もともとObsidianのKindleプラグインを活用してKindleのハイライトをマークダウン化する運用は続けていたのですが、以前は手動でサマリ作成を、ここ数年はハイライトをコピペして生成AIにサマリを作らせて保存するような運用を続けてきました。

このサマリ作成のプロセスをもっと効率化したいなと考えた時に、Cursor上のAI機能を使って自動的に書籍サマリを作成するフローを思いついたので、本記事に残しておきます。

システム概要

構築したシステムは、以下の要素から成り立ちます。

  • Kindle: 書籍を読むためのデバイス/アプリです。ここでハイライトを作成します。
  • obsidian-kindle-plugin: Kindleで作成したハイライトをObsidianに自動的に同期してくれるプラグインです (https://github.com/hadynz/obsidian-kindle-plugin)。
  • Obsidian: 日々のメモや知識管理に使用しているツールです。Kindleプラグインによってハイライトがマークダウンファイルとして取り込まれます。
  • Cursor: VS CodeをベースにしたAIペアプログラミングエディタです。今回の自動化の中核を担います。
    • AI (Large Language Model): Cursorに統合されているAI機能を利用して、サマリを生成します。

フローとしては非常にシンプルです。

  1. 普段通り、Kindleで読書中に重要な箇所をハイライトします。
  2. obsidian-kindle-pluginを使って、ハイライトをObsidianの特定のディレクトリにマークダウンファイルとして同期します。私は notes/kindle highlights/ ディレクトリにハイライトを保存しています。
  3. Cursor上でAIに指示を出すことで、同期されたハイライトファイルを読み込み、指定した方針に従って書籍サマリを別のマークダウンファイルとして生成させます。

自動生成フローの詳細

具体的な手順は以下のようになります。

まず、obsidian-kindle-pluginによって、Kindleでのハイライトが notes/kindle highlights/ ディレクトリにファイルとして生成されている状態からスタートします。ファイル名は通常、書籍のタイトルに基づいています。

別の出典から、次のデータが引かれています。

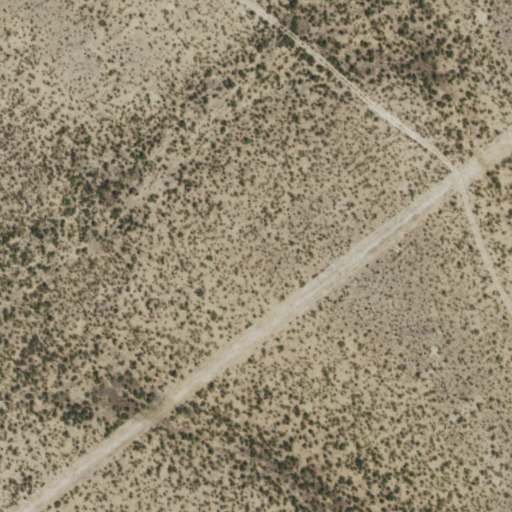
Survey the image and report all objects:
road: (414, 126)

次に、Cursorを開き、新しくサマリを作成したい書籍のハイライトファイルを選択します。

ここで、AI paneから以下のような指示を与えます (2025/05時点ですが、Gemini2.5 Flashを使用することが多いです)。

「このハイライトファイルの内容をもとに、`notes/ai_book_memos/` ディレクトリに指定の文章構造(`notes/ai_book_memo_guide.md` を参照)で書籍サマリのマークダウンファイルを作成してください。」

AIは指示を受け、以下の処理を行います。

  1. 対象のハイライトファイルを読み込みます。
  2. notes/ai_book_memo_guide.md を参照し、サマリの「型」や注意点(文章構造、ですます調を使わない、boldの乱用を避けるなど)を理解します。
  3. ハイライトの内容を解析し、書籍全体の要点や重要な学びを抽出します。
  4. 抽出した情報を指定の文章構造に沿って整理し、マークダウン形式でサマリを作成します。
  5. 作成したサマリを notes/ai_book_memos/[書籍タイトル].md として新規ファイルに出力します。

このプロセスにおいて、notes/ai_book_memo_guide.md が非常に重要な役割を果たします。このファイルには、サマリに含めるべきメタデータ(著者、ASINなど)や、サマリ本文の階層構造(AIサマリ、まとめ、といった見出し構成)、そして文章のトーンや装飾に関するルールが明記されています。AIはこのガイドに従うことで、毎回一貫性のある形式で質の高いサマリを生成することができます。

notes/ai_book_memo_guide.md の内容は以下のような感じです。

## サマリ作成ガイド
* kindleにハイライトをつけると、[obsidian-kindle-plugin](https://github.com/hadynz/obsidian-kindle-plugin)の機能によってnotes/kindle_highlights/ 配下にハイライトが作成されます
* notes/kindle highlights と notes/ai_book_memosのファイルを比較し、ai_book_memosに存在しないファイルのサマリをマークダウンで作成します
* サマリ作成は以下の注意点に従って行ってください
  * まずはnotes/kindle highlights と notes/ai_book_memosのファイルを比較し、notes/kindle highlightsのみに存在するファイル名一覧を抽出してアウトプットしてください。それがサマリ作成対象です
  * 出力先は `notes/ai_book_memos/[本のタイトル名].md`とする
  * 必ず後述の文章構造を守ること
  * highlightのファイルを分割して読む必要がある場合は分割して全内容を理解した上でサマリ作成に取りかかること
  * 目的は本から、ポータブルな学び・スキルを獲得することなので、目的に沿った内容を作成するよう心がけること
  * ですます調は避けて、記述すること
  * bold (太字)は本当に本の中で重要なポイントにのみ使用すること。boldを乱用するとどこが重要かわからなくなります

## サマリの文章構造の指定
* 見出し1: 本のタイトルをそのまま記載
  * highlightにあるmetadataの内容をそのまま転記
  * 例:
    * Author: [アンドリュー・S・グローブ、小林 薫](https://www.amazon.comundefined)
    * ASIN: B01MU055XH
    * Reference: https://www.amazon.com/dp/B01MU055XH
    * [Kindle link](kindle://book?action=open&asin=B01MU055XH
* 見出し2: AIサマリ
  * 見出し3以降: 本の内容を体系的に整理したものを記載していく
* 見出し2: まとめ

まとめ

Obsidian、Kindle、Cursor、そしてAIを組み合わせることで、書籍のハイライトから体系的なサマリを自動生成するシステムを構築しました。これにより、サマリ作成の効率が大幅に向上し、読書で得た知識をより効果的に活用できるようになったと感じています。

今後はサマリをランダムにピックアップしてSlackに通知して思い返すきっかけを作ったり、サマリからクイズを生成してクイズに回答することで学びを深めるような仕組みを作りたいですね。